**SUPPLIED MATERIAL**
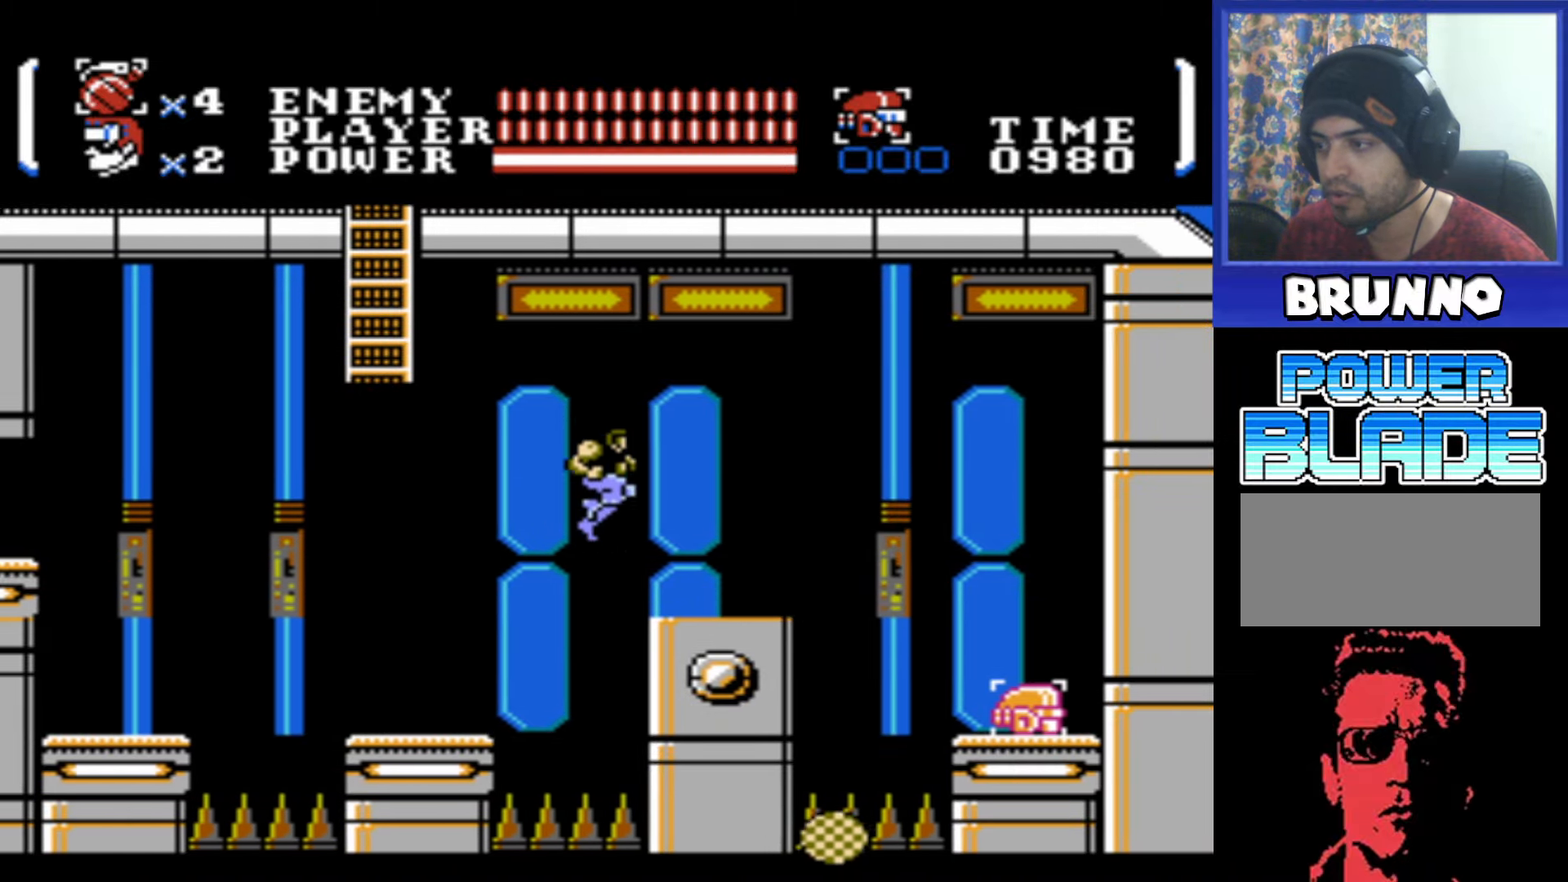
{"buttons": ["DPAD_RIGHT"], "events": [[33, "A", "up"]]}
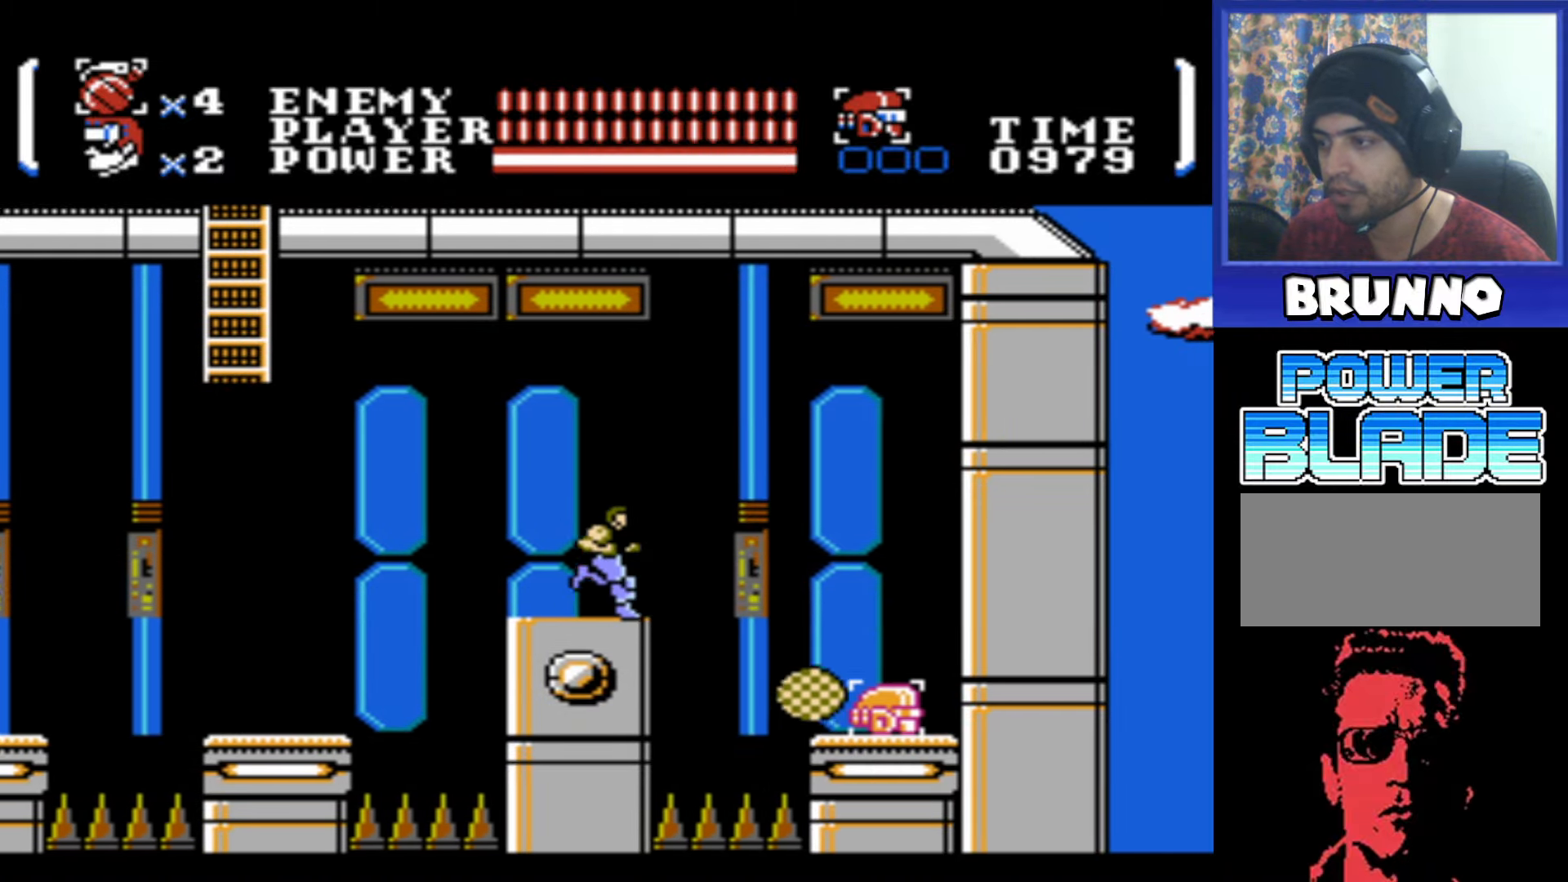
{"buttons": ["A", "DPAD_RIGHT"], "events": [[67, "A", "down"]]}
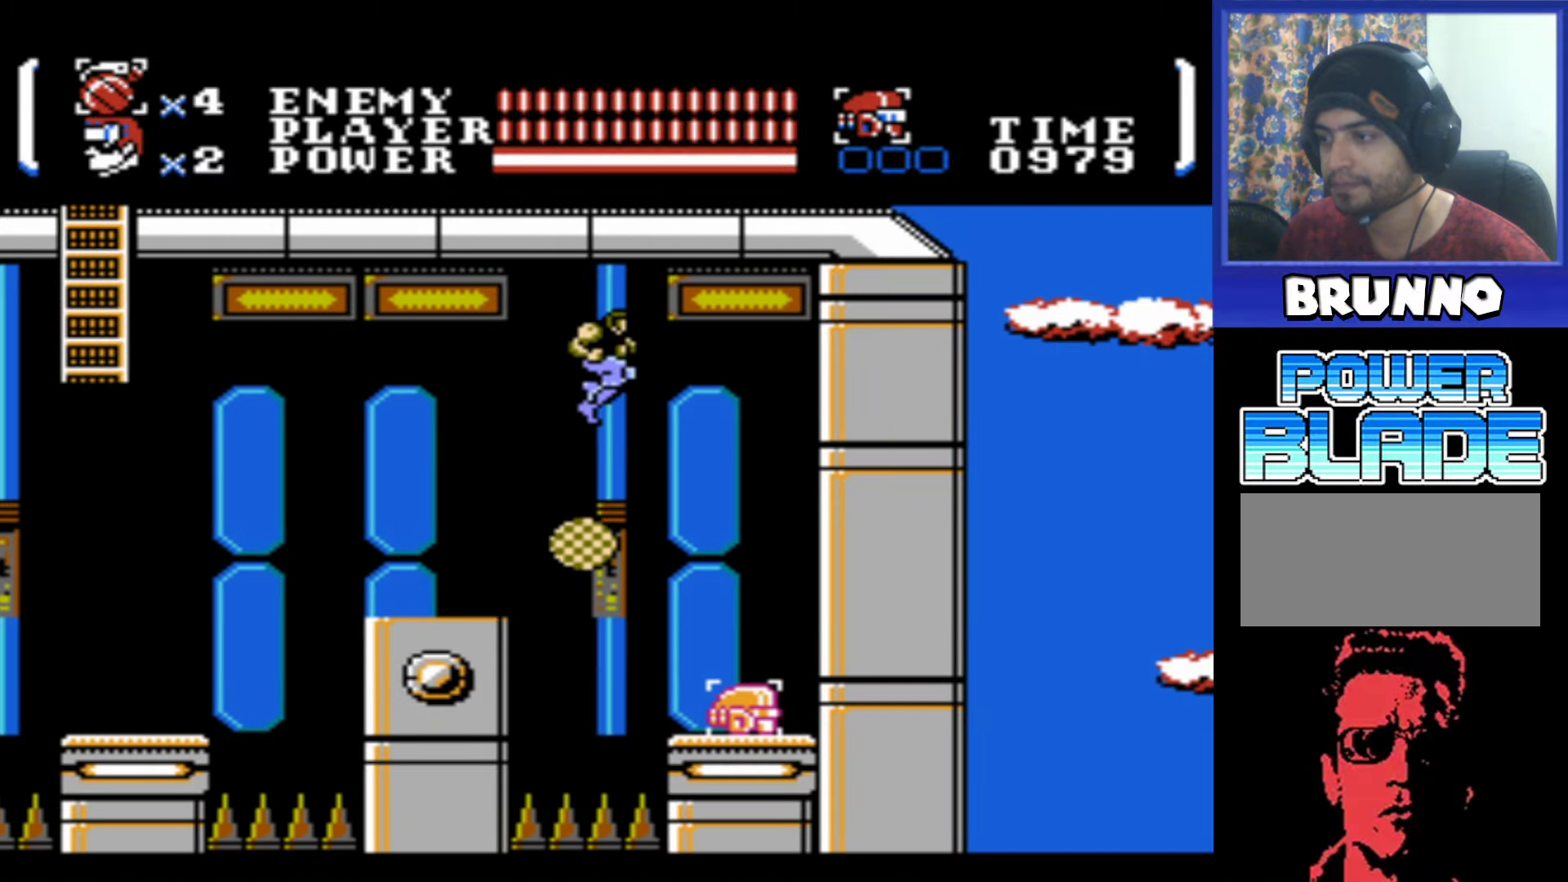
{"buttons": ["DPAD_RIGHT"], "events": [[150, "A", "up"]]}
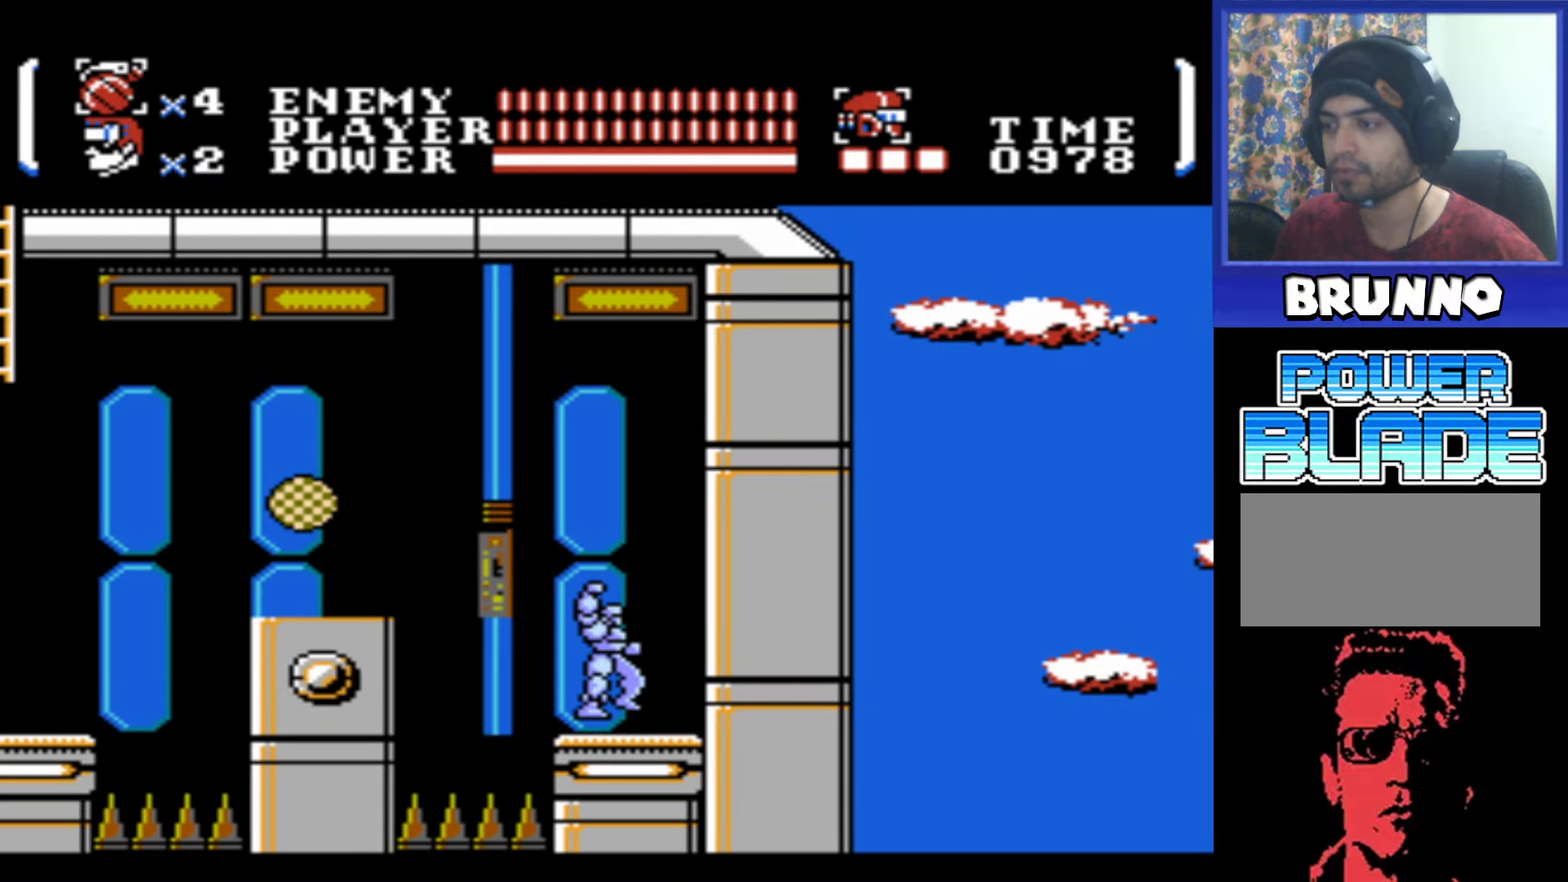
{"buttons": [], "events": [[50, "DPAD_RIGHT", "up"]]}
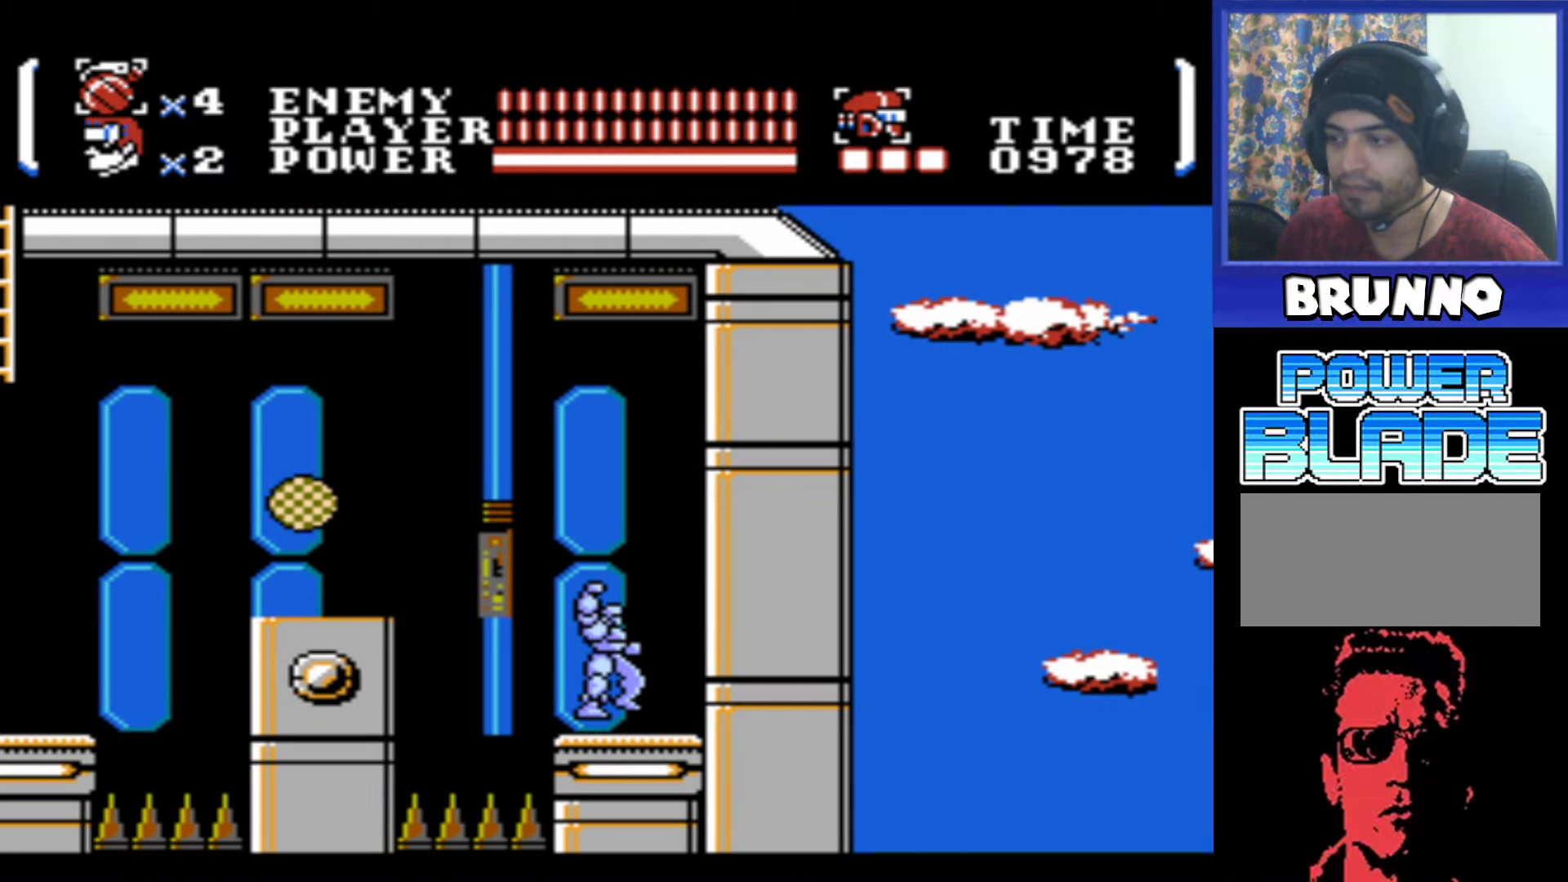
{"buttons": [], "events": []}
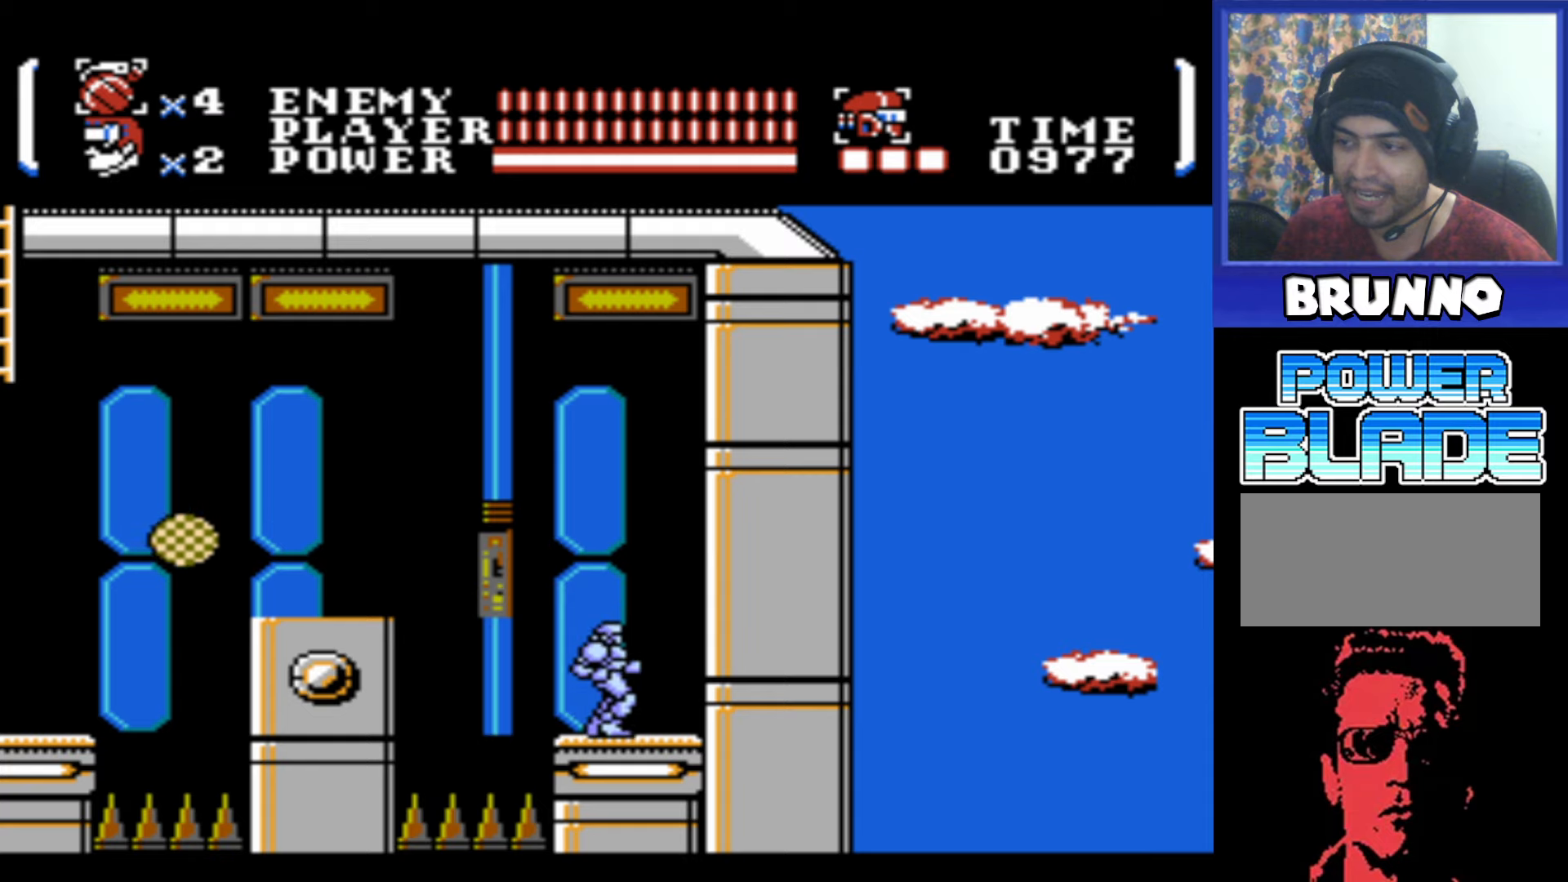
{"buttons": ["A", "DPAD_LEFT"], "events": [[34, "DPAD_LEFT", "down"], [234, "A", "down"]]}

**YOUR OBJECTIVE**
Retype the records above exactly, and keep any picture out of what you write.

**WRITTEN SOLUTION**
{"buttons": ["DPAD_RIGHT"], "events": [[33, "A", "up"]]}
{"buttons": ["A", "DPAD_RIGHT"], "events": [[67, "A", "down"]]}
{"buttons": ["DPAD_RIGHT"], "events": [[150, "A", "up"]]}
{"buttons": [], "events": [[50, "DPAD_RIGHT", "up"]]}
{"buttons": [], "events": []}
{"buttons": ["A", "DPAD_LEFT"], "events": [[34, "DPAD_LEFT", "down"], [234, "A", "down"]]}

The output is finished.